DOCUMENT PASSAGE below:

> On 11 Jan 2019, at 12:18, Philip Thrift <cloudver...@gmail.com> wrote:
> 
> 
> 
> On Friday, January 11, 2019 at 4:16:13 AM UTC-6, Bruno Marchal wrote:
> 
>> On 11 Jan 2019, at 10:03, Philip Thrift <cloud...@gmail.com <javascript:>> 
>> wrote:
>> 
>> 
>> 
>> On Thursday, January 10, 2019 at 8:27:20 PM UTC-6, Bruce wrote:
>> On Fri, Jan 11, 2019 at 12:18 PM Brent Meeker <meek...@verizon.net <>> wrote:
>> On 1/10/2019 4:21 PM, John Clark wrote:
>>> So even Feynman knew that there was no theoretical value for the FSC, alpha.
>>> 
>>> No,  he knew very well there was a theory that could come up with a value 
>>> because his own Feynman Diagrams could do it. But what he didn't know and 
>>> what nobody knows is why his theory came up with that particular pure 
>>> number when he never specifically stuck that number into the rules on how 
>>> the diagrams should operate.

End of DOCUMENT PASSAGE.
GIVEN RECORDS below:

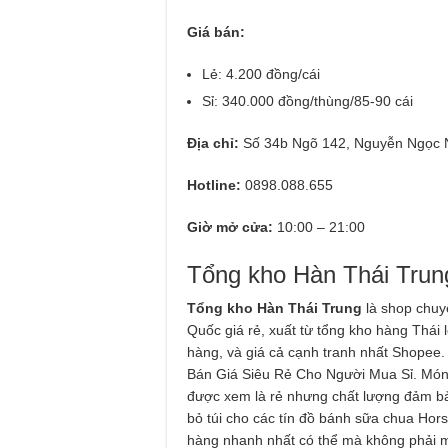
Giá bán:
Lẻ: 4.200 đồng/cái
Sỉ: 340.000 đồng/thùng/85-90 cái
Địa chỉ:
Số 34b Ngõ 142, Nguyễn Ngọc N
Hotline:
0898.088.655
Giờ mở cửa:
10:00 – 21:00
Tổng kho Hàn Thái Trun
Tổng kho Hàn Thái Trung
là shop chuy
Quốc giá rẻ, xuất từ tổng kho hàng Thái
hàng, và giá cả cạnh tranh nhất Shopee.
Bán Giá Siêu Rẻ Cho Người Mua Sỉ. Món 
được xem là rẻ nhưng chất lượng đảm bảo
bỏ túi cho các tín đồ bánh sữa chua Hor
hàng nhanh nhất có thể mà không phải m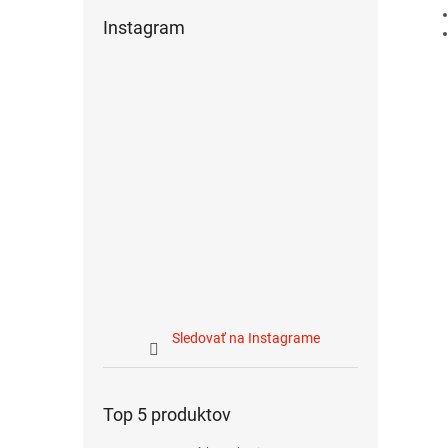
Instagram
Sledovať na Instagrame
Top 5 produktov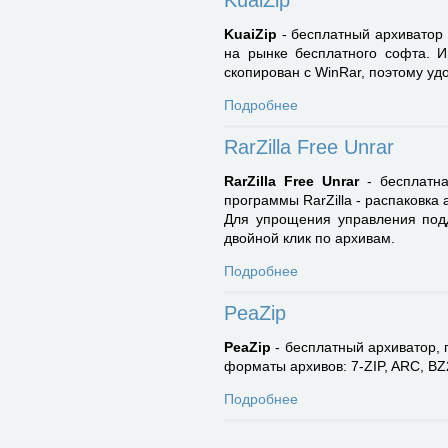
KuaiZip
KuaiZip
- бесплатный архиватор 
на рынке бесплатного софта. 
скопирован с WinRar, поэтому уд
Подробнее
RarZilla Free Unrar
RarZilla Free Unrar
- бесплатна
программы RarZilla - распаковка
Для упрощения управления подд
двойной клик по архивам.
Подробнее
PeaZip
PeaZip
- бесплатный архиватор, 
форматы архивов: 7-ZIP, ARC, BZ
Подробнее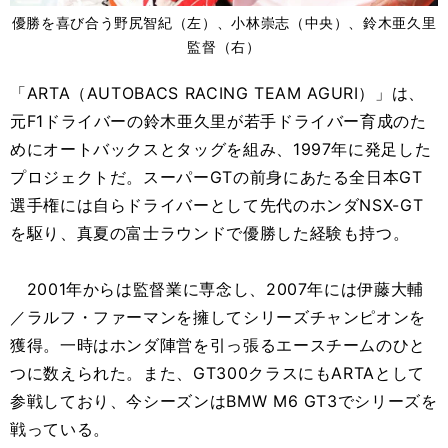
優勝を喜び合う野尻智紀（左）、小林崇志（中央）、鈴木亜久里
監督（右）
「ARTA（AUTOBACS RACING TEAM AGURI）」は、
元F1ドライバーの鈴木亜久里が若手ドライバー育成のた
めにオートバックスとタッグを組み、1997年に発足した
プロジェクトだ。スーパーGTの前身にあたる全日本GT
選手権には自らドライバーとして先代のホンダNSX-GT
を駆り、真夏の富士ラウンドで優勝した経験も持つ。
2001年からは監督業に専念し、2007年には伊藤大輔
／ラルフ・ファーマンを擁してシリーズチャンピオンを
獲得。一時はホンダ陣営を引っ張るエースチームのひと
つに数えられた。また、GT300クラスにもARTAとして
参戦しており、今シーズンはBMW M6 GT3でシリーズを
戦っている。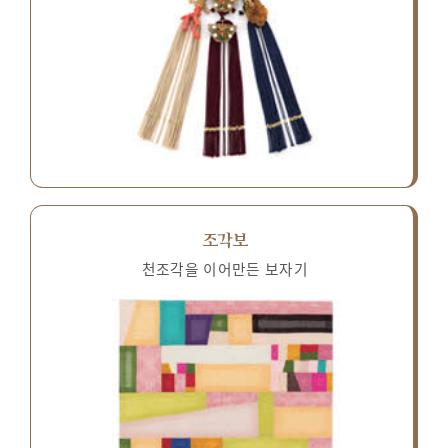
조각보
천조각을 이어만든 보자기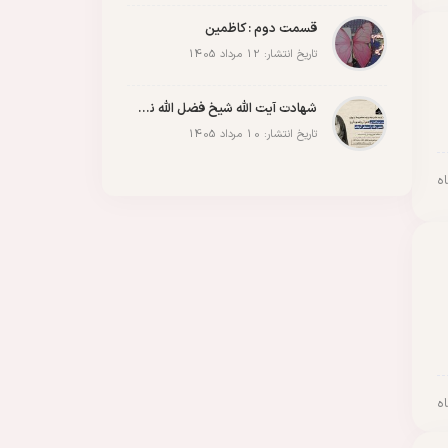
قسمت دوم : کاظمین
تاریخ انتشار: 12 مرداد 1405
شهادت آیت الله شیخ فضل الله نوری
تاریخ انتشار: 10 مرداد 1405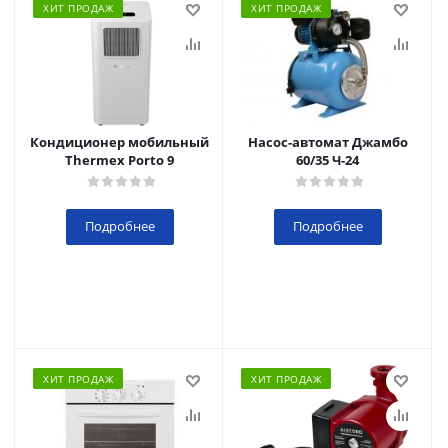
ХИТ ПРОДАЖ
ХИТ ПРОДАЖ
Кондиционер мобильный
Насос-автомат Джамбо
Thermex Porto 9
60/35 Ч-24
Подробнее
Подробнее
ХИТ ПРОДАЖ
ХИТ ПРОДАЖ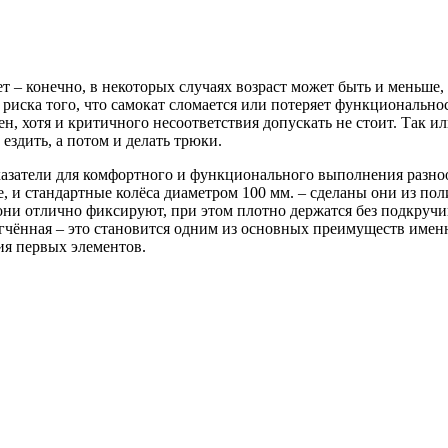
т – конечно, в некоторых случаях возраст может быть и меньше, 
риска того, что самокат сломается или потеряет функциональнос
ен, хотя и критичного несоответствия допускать не стоит. Так и
ездить, а потом и делать трюки.
показатели для комфортного и функционального выполнения разн
 и стандартные колёса диаметром 100 мм. – сделаны они из поли
они отлично фиксируют, при этом плотно держатся без подкручи
легчённая – это становится одним из основных преимуществ име
ия первых элементов.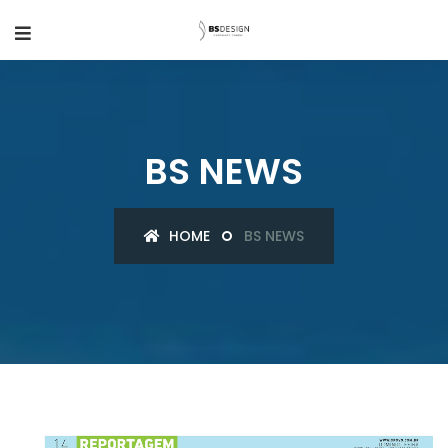
BS NEWS
HOME
BS NEWS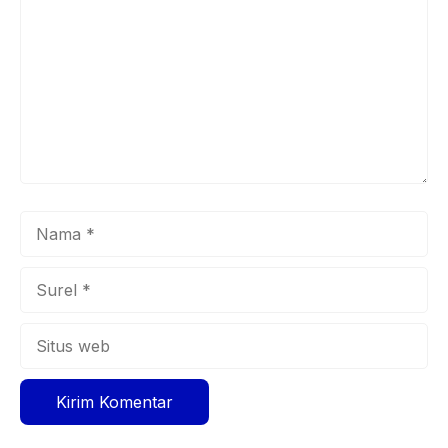
Nama
Surel
Situs
web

End of GIVEN RECORDS.

(WHAT NEEDS TO BE DONE) Summarize the mailing-list excerpt in two sentences.

(THE COMPLETED TASK) The excerpt quotes the claim that even Feynman knew there was no theoretical value for the FSC, alpha. A reply disputes it: Feynman knew very well that a theory could produce a value, because his own Feynman diagrams could do it, but neither he nor anyone else knows why that theory yields that particular pure number when he never put it into the rules for how the diagrams operate.